[[ Available data, beginning ]]

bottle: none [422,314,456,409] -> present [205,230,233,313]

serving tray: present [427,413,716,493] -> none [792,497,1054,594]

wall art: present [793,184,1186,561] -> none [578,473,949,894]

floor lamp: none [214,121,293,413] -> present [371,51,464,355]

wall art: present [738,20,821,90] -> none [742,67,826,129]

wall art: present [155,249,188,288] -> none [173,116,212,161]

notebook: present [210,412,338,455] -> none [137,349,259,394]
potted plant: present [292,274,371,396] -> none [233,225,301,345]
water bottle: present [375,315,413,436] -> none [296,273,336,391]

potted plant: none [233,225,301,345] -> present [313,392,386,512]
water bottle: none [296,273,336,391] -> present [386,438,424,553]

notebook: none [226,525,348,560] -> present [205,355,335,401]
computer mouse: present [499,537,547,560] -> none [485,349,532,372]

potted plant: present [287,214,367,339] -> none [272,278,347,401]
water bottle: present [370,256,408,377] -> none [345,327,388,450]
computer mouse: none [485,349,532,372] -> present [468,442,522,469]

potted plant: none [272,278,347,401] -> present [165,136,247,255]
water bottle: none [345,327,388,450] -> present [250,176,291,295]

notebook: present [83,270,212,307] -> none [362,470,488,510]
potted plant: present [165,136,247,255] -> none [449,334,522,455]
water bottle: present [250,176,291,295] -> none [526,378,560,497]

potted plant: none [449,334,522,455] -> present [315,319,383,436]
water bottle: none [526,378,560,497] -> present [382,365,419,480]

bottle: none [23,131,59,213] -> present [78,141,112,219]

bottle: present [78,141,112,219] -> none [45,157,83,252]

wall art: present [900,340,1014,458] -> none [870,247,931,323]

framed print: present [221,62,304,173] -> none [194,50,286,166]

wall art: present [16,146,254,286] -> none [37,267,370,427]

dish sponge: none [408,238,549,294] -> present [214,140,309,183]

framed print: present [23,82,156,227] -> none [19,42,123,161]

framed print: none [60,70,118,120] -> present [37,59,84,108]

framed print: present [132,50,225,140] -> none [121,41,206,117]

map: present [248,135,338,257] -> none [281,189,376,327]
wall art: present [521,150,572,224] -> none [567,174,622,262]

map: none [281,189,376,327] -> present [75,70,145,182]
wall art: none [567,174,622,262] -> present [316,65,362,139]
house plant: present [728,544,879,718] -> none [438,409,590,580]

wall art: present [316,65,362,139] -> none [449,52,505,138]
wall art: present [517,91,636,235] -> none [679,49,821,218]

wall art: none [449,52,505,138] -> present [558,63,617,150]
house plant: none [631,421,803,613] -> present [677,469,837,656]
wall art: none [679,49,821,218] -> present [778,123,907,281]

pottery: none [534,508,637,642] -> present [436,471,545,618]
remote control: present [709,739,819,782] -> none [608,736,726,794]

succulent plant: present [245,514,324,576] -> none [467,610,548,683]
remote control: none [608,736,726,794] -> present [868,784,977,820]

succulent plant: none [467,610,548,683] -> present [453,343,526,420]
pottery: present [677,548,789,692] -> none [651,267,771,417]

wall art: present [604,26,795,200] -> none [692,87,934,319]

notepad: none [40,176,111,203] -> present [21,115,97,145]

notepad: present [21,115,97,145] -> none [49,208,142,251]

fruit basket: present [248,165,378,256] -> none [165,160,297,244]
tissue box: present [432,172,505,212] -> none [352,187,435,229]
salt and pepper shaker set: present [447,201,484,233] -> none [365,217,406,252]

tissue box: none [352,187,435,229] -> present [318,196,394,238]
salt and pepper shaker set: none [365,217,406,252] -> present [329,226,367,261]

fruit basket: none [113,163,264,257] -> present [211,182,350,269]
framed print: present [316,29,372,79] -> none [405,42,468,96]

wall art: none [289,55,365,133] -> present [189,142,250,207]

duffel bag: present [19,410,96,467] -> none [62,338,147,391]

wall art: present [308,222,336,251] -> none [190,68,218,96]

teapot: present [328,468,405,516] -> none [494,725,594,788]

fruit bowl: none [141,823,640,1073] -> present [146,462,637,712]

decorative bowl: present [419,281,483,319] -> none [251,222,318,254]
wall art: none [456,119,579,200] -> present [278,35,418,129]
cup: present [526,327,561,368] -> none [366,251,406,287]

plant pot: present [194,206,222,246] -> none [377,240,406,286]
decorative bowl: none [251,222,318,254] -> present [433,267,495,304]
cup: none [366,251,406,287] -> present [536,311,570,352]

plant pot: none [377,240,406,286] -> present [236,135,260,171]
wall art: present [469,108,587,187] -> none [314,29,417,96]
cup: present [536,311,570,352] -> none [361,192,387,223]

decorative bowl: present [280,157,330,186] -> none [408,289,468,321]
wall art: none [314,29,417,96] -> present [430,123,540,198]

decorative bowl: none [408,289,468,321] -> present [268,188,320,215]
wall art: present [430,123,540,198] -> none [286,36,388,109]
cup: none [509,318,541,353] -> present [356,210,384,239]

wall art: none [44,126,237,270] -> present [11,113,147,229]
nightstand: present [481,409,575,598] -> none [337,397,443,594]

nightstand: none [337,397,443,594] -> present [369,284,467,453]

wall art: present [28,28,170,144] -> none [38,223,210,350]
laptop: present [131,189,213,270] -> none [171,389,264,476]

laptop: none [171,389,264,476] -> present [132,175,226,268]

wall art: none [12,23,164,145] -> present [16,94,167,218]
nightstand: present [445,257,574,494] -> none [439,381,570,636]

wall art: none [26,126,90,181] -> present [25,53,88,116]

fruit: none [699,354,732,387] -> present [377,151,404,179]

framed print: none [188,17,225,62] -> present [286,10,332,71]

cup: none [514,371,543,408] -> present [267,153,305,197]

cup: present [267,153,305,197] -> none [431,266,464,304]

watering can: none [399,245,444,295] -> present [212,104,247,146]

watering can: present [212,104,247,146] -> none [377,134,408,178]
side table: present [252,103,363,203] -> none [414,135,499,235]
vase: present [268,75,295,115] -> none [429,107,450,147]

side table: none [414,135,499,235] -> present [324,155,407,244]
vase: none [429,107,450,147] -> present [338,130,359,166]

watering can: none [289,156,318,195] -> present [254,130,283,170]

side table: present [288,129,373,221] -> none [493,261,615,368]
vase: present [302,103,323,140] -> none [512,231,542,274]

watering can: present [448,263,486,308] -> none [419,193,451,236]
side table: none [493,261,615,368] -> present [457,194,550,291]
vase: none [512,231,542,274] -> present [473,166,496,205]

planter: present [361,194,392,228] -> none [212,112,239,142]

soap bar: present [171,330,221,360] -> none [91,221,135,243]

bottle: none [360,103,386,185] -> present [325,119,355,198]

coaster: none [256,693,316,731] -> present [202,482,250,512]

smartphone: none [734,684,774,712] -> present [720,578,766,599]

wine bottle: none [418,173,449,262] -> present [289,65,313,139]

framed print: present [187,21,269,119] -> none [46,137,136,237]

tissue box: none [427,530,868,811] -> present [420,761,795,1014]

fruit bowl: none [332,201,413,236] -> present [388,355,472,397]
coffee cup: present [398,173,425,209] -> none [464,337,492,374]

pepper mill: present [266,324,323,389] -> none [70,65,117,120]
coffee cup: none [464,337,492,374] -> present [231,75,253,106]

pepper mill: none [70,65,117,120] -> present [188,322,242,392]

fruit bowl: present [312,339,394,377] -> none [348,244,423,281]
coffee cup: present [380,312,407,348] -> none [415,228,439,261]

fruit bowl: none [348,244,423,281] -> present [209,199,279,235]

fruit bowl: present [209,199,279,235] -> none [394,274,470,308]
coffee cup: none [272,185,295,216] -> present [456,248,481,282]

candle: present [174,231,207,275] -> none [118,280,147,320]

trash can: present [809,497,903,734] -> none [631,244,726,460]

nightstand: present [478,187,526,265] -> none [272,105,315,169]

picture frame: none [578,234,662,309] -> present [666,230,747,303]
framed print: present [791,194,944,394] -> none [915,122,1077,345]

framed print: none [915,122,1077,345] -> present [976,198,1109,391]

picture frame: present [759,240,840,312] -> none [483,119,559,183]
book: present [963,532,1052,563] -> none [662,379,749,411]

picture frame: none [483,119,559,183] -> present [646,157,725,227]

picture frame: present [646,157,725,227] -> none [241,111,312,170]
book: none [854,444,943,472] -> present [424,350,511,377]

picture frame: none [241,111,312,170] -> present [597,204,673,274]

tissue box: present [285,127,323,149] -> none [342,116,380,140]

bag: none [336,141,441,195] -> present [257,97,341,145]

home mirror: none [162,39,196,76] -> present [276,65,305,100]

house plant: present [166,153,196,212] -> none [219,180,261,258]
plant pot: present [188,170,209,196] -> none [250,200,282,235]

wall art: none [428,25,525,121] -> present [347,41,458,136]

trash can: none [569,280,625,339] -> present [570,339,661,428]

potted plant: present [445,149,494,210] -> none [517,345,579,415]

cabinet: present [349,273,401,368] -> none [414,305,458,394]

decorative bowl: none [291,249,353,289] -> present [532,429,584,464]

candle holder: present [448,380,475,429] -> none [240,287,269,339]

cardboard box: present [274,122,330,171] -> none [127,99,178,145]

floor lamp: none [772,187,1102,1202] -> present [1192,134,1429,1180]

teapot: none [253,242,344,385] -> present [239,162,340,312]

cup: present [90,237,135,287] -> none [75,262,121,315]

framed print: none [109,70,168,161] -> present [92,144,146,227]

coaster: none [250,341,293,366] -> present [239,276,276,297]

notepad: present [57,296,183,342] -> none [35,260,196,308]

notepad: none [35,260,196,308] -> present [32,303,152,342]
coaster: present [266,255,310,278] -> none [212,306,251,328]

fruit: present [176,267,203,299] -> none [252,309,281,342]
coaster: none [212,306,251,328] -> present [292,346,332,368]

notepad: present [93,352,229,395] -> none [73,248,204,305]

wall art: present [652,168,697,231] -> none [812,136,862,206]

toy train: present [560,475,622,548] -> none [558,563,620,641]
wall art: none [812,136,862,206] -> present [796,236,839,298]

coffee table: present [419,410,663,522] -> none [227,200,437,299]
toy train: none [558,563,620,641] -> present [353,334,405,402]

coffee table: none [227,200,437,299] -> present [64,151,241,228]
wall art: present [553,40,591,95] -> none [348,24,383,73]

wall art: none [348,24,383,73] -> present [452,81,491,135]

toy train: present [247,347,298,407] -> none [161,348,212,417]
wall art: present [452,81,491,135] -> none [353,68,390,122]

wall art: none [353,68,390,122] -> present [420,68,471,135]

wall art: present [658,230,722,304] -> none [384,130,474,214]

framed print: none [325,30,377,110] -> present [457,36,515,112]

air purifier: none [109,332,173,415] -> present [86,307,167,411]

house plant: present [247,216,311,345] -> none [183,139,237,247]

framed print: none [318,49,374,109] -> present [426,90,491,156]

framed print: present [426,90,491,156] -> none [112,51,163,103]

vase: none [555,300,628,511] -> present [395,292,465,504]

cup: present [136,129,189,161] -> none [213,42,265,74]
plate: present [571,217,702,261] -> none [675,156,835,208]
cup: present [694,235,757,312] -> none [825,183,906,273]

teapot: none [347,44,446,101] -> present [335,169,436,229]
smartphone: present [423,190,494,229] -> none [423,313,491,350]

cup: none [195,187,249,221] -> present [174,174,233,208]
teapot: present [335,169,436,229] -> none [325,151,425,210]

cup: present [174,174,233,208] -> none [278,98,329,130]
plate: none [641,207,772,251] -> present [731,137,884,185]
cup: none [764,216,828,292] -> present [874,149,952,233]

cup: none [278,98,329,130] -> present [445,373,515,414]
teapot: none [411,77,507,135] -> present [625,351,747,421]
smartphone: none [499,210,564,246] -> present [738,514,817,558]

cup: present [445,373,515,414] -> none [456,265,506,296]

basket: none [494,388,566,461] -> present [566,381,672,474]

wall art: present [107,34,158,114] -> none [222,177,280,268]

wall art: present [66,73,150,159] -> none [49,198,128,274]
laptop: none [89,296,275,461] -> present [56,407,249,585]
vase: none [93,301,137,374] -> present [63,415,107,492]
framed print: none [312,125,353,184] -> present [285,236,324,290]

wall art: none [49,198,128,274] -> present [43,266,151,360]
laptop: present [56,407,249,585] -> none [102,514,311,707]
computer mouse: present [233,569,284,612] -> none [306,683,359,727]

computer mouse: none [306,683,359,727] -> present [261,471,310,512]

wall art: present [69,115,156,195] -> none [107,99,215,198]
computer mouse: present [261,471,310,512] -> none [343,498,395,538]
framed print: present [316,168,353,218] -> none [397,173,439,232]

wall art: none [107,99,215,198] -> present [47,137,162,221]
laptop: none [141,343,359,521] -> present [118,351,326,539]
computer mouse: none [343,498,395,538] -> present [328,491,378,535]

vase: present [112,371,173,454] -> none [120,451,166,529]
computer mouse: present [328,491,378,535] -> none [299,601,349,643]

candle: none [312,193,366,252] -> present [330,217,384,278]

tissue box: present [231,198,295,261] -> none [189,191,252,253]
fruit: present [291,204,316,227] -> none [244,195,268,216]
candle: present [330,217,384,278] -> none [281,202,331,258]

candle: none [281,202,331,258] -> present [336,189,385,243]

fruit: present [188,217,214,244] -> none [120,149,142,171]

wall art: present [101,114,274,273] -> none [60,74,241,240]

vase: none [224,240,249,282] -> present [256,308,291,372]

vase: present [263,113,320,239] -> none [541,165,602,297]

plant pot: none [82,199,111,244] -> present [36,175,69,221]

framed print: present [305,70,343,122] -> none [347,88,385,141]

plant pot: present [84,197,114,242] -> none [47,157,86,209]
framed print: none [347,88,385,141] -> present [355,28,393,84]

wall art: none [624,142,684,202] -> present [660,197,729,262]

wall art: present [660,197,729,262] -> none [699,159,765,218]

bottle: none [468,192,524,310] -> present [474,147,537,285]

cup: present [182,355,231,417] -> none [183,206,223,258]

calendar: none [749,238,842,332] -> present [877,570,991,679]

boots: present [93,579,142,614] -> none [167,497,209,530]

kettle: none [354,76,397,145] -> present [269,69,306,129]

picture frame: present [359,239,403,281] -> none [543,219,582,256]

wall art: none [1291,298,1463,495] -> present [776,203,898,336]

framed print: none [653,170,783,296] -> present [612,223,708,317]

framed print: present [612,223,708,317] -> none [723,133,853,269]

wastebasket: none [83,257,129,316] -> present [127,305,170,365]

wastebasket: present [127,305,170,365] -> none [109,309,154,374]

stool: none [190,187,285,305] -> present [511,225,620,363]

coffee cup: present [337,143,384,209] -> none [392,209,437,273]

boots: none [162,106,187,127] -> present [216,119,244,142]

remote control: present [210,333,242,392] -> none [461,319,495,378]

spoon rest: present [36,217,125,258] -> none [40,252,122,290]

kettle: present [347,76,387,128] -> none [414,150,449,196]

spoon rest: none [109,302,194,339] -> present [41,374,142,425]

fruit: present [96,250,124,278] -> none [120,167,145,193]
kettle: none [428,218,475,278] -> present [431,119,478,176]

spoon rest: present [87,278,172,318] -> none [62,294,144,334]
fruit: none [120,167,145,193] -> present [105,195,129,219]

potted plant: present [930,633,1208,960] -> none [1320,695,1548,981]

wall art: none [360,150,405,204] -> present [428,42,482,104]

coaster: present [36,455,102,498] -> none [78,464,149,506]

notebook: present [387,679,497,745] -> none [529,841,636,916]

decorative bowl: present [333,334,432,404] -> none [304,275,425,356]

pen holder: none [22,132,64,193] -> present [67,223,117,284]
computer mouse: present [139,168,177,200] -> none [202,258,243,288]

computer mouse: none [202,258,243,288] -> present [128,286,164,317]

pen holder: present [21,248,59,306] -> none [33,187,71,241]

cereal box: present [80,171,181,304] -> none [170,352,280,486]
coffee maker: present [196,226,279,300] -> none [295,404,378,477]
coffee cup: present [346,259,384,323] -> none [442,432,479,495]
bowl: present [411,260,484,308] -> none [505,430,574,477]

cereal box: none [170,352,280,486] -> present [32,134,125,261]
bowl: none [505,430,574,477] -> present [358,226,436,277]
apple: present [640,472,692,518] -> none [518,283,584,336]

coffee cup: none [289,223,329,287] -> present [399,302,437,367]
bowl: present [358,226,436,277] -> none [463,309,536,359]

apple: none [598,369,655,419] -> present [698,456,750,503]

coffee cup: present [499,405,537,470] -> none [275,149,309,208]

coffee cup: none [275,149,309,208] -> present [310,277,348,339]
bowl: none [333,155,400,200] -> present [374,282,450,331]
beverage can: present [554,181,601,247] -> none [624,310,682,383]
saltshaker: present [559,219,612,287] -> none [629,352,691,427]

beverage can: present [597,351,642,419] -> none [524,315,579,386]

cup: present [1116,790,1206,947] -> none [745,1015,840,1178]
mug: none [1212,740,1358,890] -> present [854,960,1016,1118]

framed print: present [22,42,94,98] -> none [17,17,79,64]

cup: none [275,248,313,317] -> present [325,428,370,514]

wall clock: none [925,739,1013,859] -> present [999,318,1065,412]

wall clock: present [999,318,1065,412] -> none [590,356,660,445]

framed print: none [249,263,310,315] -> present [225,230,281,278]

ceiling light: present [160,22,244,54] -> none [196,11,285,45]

[[ Available data, end ]]

Copy here each line of the preceding records with "notepad" in it.

◆ Solved exercise
notepad: none [40,176,111,203] -> present [21,115,97,145]
notepad: present [21,115,97,145] -> none [49,208,142,251]
notepad: present [57,296,183,342] -> none [35,260,196,308]
notepad: none [35,260,196,308] -> present [32,303,152,342]
notepad: present [93,352,229,395] -> none [73,248,204,305]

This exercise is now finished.